### WORK TO COMPLETE
Lines holding the word "front" in the following material must be counted; give only the resulting number.

### THE DATA
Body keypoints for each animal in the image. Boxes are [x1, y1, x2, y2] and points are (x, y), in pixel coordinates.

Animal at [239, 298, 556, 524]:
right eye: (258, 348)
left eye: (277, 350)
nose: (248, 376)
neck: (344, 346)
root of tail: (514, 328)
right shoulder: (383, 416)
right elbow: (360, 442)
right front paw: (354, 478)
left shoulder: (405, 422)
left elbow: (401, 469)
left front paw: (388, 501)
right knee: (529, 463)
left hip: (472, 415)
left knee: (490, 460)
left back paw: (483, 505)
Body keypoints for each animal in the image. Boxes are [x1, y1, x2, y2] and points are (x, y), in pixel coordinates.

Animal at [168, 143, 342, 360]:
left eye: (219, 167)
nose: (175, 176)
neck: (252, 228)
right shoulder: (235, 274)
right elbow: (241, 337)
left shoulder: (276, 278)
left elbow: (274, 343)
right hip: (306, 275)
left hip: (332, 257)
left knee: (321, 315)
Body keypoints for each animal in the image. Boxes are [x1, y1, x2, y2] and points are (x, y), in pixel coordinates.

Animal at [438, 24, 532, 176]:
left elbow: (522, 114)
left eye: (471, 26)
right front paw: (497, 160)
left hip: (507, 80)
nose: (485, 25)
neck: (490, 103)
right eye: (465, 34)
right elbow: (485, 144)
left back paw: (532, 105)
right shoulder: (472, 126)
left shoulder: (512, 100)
...
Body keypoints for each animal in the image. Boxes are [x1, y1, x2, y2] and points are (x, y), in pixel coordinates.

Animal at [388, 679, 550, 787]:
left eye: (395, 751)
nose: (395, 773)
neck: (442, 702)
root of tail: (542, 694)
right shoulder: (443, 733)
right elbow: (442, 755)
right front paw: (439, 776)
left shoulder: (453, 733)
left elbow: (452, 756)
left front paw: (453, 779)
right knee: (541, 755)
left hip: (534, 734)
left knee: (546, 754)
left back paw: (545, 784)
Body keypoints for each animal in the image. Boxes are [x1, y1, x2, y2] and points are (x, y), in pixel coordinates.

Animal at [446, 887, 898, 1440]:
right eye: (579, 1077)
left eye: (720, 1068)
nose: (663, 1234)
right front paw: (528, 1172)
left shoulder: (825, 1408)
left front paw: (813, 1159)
---
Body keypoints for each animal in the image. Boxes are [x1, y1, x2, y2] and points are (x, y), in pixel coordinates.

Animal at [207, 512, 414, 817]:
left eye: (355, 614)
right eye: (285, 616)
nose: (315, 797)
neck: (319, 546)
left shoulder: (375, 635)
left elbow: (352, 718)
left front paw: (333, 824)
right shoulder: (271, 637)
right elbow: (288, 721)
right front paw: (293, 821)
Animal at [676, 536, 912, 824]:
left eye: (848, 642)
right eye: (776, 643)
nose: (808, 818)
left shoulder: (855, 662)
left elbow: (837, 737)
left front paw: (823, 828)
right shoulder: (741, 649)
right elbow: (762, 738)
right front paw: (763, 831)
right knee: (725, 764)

### TASK ANSWER
11